Stated goal: Copy the material below verbatim, from its first line through the line containing "picture [0, 233, 1969, 1241]", including that line.

....

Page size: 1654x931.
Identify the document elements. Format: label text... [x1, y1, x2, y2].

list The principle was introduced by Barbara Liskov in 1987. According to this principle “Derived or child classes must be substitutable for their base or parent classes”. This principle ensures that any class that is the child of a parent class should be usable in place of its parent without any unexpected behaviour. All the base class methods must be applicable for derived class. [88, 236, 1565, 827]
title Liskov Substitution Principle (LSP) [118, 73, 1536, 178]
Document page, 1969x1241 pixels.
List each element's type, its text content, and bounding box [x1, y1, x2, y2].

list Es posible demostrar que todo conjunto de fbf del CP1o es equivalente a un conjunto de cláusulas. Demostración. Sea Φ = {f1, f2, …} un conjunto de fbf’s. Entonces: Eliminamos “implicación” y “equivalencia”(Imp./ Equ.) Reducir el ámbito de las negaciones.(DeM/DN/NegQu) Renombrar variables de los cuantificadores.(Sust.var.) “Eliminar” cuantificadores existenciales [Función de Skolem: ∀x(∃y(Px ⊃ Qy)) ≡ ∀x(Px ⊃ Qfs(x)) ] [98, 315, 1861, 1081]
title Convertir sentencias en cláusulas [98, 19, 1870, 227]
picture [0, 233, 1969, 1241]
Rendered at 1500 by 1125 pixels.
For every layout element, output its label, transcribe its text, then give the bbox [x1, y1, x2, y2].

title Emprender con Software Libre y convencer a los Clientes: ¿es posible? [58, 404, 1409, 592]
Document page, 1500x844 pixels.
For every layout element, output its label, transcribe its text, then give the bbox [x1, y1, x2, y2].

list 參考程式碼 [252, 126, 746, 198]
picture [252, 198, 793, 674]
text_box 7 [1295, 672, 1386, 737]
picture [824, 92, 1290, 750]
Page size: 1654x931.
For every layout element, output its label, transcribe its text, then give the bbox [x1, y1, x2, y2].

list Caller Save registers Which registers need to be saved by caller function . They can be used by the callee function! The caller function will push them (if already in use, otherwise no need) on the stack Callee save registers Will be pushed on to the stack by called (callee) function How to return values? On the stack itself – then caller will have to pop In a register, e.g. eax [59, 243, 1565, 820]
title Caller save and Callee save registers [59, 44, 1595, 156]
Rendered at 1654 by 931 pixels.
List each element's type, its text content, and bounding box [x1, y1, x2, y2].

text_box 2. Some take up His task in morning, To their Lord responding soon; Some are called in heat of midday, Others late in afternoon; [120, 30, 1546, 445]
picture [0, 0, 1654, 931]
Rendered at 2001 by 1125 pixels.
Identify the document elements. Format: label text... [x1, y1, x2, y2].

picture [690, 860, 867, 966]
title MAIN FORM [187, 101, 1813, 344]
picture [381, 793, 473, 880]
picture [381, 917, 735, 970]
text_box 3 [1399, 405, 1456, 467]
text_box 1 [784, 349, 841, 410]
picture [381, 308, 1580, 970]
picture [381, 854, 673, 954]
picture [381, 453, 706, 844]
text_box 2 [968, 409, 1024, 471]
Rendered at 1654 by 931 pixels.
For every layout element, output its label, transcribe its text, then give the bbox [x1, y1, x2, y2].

....

Complete output:
Page size: 1654x931.
Identify the document elements. Format: label text... [x1, y1, x2, y2].

list The principle was introduced by Barbara Liskov in 1987. According to this principle “Derived or child classes must be substitutable for their base or parent classes”. This principle ensures that any class that is the child of a parent class should be usable in place of its parent without any unexpected behaviour. All the base class methods must be applicable for derived class. [88, 236, 1565, 827]
title Liskov Substitution Principle (LSP) [118, 73, 1536, 178]
Document page, 1969x1241 pixels.
List each element's type, its text content, and bounding box [x1, y1, x2, y2].

list Es posible demostrar que todo conjunto de fbf del CP1o es equivalente a un conjunto de cláusulas. Demostración. Sea Φ = {f1, f2, …} un conjunto de fbf’s. Entonces: Eliminamos “implicación” y “equivalencia”(Imp./ Equ.) Reducir el ámbito de las negaciones.(DeM/DN/NegQu) Renombrar variables de los cuantificadores.(Sust.var.) “Eliminar” cuantificadores existenciales [Función de Skolem: ∀x(∃y(Px ⊃ Qy)) ≡ ∀x(Px ⊃ Qfs(x)) ] [98, 315, 1861, 1081]
title Convertir sentencias en cláusulas [98, 19, 1870, 227]
picture [0, 233, 1969, 1241]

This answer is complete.